● **TASK STATEMENT**:
In this exercise, retype exactly and only the lines from the top of the entries below through the line that holds "ring pip: (223, 235)", omitting pictures.

Pixel coordinate listings:
----------

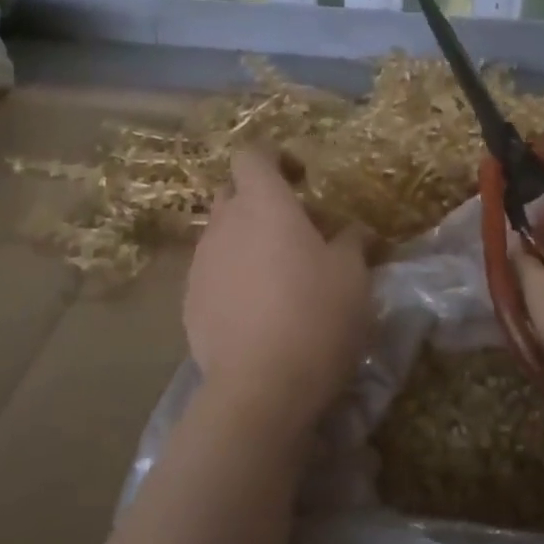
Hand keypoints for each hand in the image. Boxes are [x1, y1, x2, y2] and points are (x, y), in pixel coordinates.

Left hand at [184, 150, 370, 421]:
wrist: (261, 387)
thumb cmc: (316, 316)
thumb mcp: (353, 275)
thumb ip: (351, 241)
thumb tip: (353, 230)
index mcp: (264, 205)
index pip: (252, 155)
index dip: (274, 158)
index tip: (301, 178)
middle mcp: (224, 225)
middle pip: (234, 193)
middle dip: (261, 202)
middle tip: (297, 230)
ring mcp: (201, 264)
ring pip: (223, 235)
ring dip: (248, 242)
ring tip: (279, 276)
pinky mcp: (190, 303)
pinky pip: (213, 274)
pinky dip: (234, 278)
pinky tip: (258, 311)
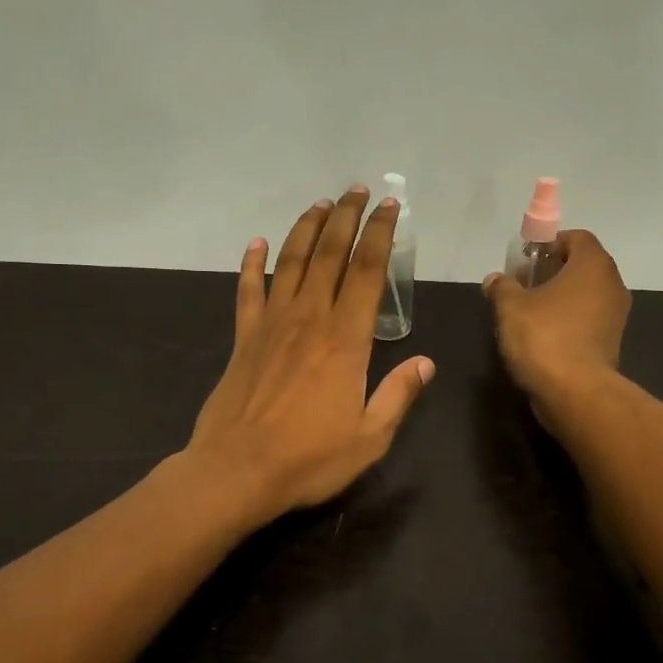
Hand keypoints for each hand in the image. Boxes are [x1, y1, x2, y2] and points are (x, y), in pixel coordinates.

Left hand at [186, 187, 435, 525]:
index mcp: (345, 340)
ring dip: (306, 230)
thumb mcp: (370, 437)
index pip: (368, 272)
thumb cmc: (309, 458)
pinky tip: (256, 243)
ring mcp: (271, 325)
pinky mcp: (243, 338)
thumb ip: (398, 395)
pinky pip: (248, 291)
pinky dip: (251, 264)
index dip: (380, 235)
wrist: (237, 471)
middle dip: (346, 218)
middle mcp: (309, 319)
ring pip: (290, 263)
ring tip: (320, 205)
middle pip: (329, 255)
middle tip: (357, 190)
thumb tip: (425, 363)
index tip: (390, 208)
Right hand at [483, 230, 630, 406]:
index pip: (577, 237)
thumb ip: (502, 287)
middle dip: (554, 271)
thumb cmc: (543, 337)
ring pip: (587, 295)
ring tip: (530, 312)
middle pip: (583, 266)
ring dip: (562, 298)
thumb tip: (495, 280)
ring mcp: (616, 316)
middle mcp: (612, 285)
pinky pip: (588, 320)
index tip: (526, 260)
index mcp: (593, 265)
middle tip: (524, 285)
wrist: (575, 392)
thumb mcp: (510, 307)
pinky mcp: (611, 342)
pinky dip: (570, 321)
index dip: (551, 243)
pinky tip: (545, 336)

----------

● **WRITTEN REPLY**:
Hand keypoints for each hand in the image. Boxes are [x1, y1, x2, y2] and points are (x, y), in pixel coordinates.

Left hand at [184, 150, 370, 421]:
wrist: (261, 387)
thumb cmc: (316, 316)
thumb mcp: (353, 275)
thumb ip: (351, 241)
thumb tip: (353, 230)
index mcp: (264, 205)
index pip: (252, 155)
index dip: (274, 158)
index tip: (301, 178)
middle mcp: (224, 225)
middle pip: (234, 193)
middle dip: (261, 202)
middle tip: (297, 230)
ring mcp: (201, 264)
ring pip: (223, 235)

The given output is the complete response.